** Text passage follows **

UPPER TRIBUNAL JUDGE WARR

Between

ZG
AR
SR

Appellants
and

THE SECRETARY OF STATE FOR THE HOME DEPARTMENT
Respondent


Representation:

For the Appellants: Mr T Mahmood of Counsel instructed by Wimbledon Solicitors
For the Respondent: Mr N Bramble


DETERMINATION AND REASONS

1. The appellants are citizens of Pakistan born on 4 November 1969, 29 June 1993 and 5 August 1994 respectively. The appellants arrived in this country on 4 August 2012 as visitors and applied for asylum on 9 January 2013. Their applications were refused by the respondent on 31 January 2013 and 1 February 2013. Dependent upon the appeal of the principal appellant are her husband and other children. The judge heard evidence from the three appellants but not from her husband or from a son born on 29 August 1995.

2. At the commencement of the hearing Mr Mahmood, who represented the appellants then as he did before me, submitted that the appeals should be heard by a legal panel and that an expert report was required to determine the appeal although it appeared there was no current funding available for such a report.

** End of Text passage **
** Data shown follows **

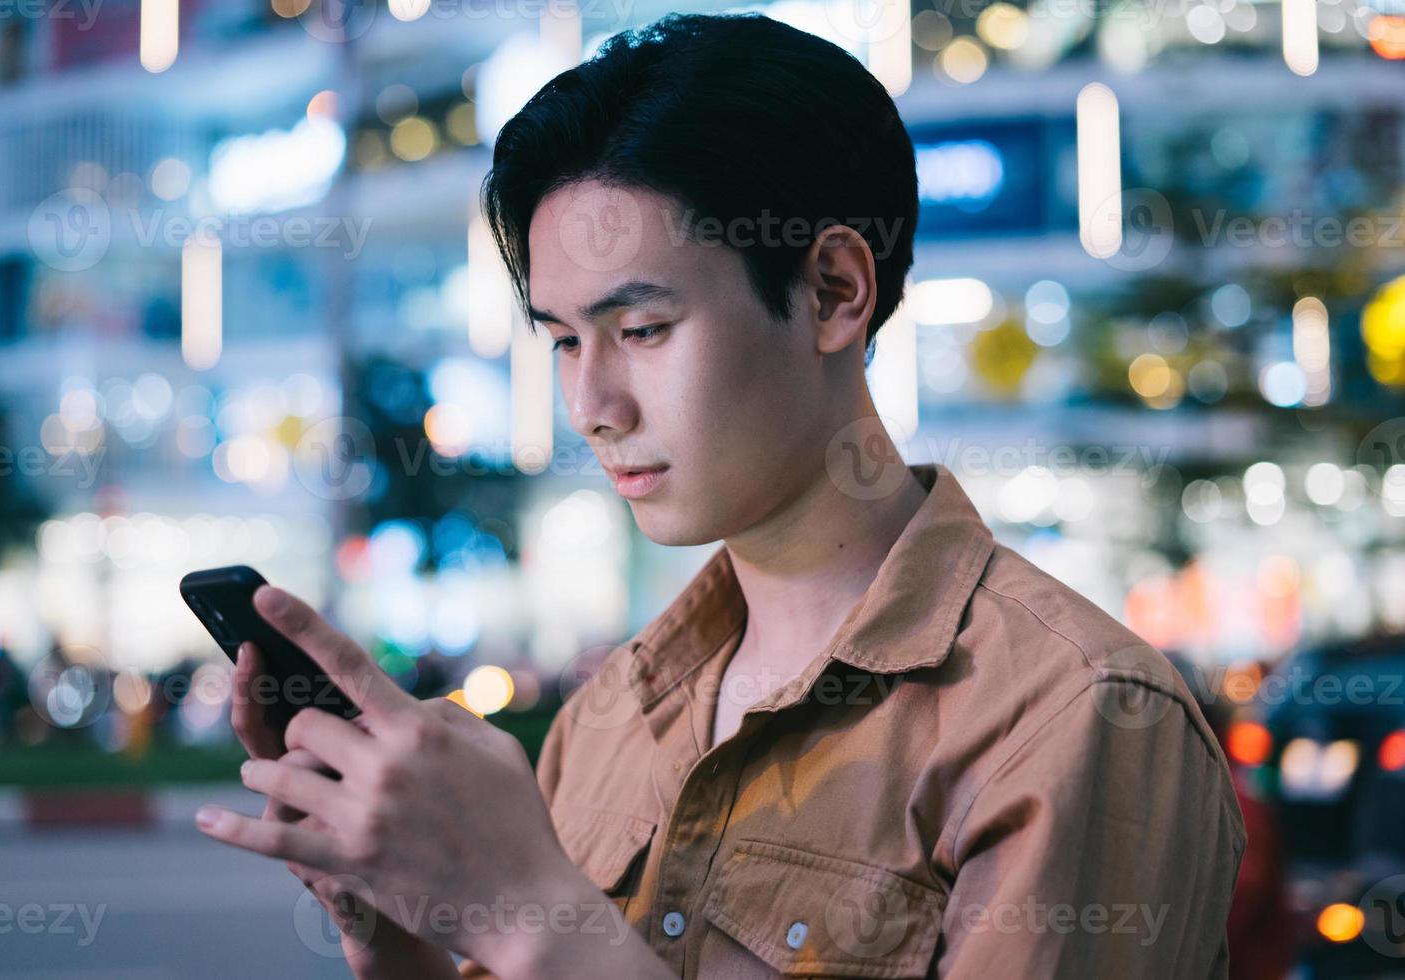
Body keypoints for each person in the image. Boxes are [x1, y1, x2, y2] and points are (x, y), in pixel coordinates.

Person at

** End of Data shown **

*List of tasks:*
1. Reproduce the tribunal determination from "2. At the commencement" to "such a report.".
2. Answer these questions from the tribunal determination:
(a) Who is named as the respondent?
(b) On what date did the appellants arrive in this country?
(c) Which firm instructed Mr T Mahmood?
3. Carry the tribunal determination forward, starting after its last sentence.

*Answers to the tasks:*
1.
2. At the commencement of the hearing Mr Mahmood, who represented the appellants then as he did before me, submitted that the appeals should be heard by a legal panel and that an expert report was required to determine the appeal although it appeared there was no current funding available for such a report.

2.
(a) The Secretary of State for the Home Department
(b) 4 August 2012
(c) Wimbledon Solicitors

3.
3. The appellants' claim was and is on the basis that they are of the Shia Muslim faith and had suffered on that account in Pakistan. The principal appellant's husband had been assaulted and threatened in Karachi by Sipah-e-Sahaaba members. Threats had been made against the children. There was a robbery at the store he ran in Karachi and he had been forced to close the store. The appellant's husband had come to study in the United Kingdom in February 2011. There had been an attempted kidnap of the appellant's son at the end of 2011 which had not been reported to the police. A cousin had been kidnapped and murdered as had other family members. The family had moved to Lahore in May 2012 but there had been a fall-out with the neighbours. The family had returned to Karachi on 22 July 2012. Members of the family were summoned to attend court on 27 July 2012 and when they failed to attend a warrant was issued. The family travelled to the UK on 4 August 2012. They had been advised by their landlord that it was not safe to return to Pakistan.

4. The First-tier Judge found it remarkable that neither the appellant's husband nor her son had given evidence given that they had both been said to have been the victims of religious intolerance and could have given first-hand evidence - he referred to TK Burundi v Secretary of State [2009] EWCA Civ 40. The judge found the evidence given about the kidnapping to be inconsistent and concluded there had been collusion between the appellants. He could not give weight to the court documents when viewed in the round. The appellants had not claimed asylum on entry to the United Kingdom which diminished their credibility. The judge found that the appellants had not made an honest claim and had not reported the incident to the police. There had been no past persecution. In reaching his findings the judge took into account AH Pakistan [2002] UKIAT 05862 and AW Pakistan [2011] UKUT 31. He also referred to other background material to which his attention was drawn by Counsel. While there had been severe violence involving some Shia faith followers the appellants had not established a well-founded fear of persecution. The judge accordingly dismissed the appeal on asylum, humanitarian protection and human rights grounds.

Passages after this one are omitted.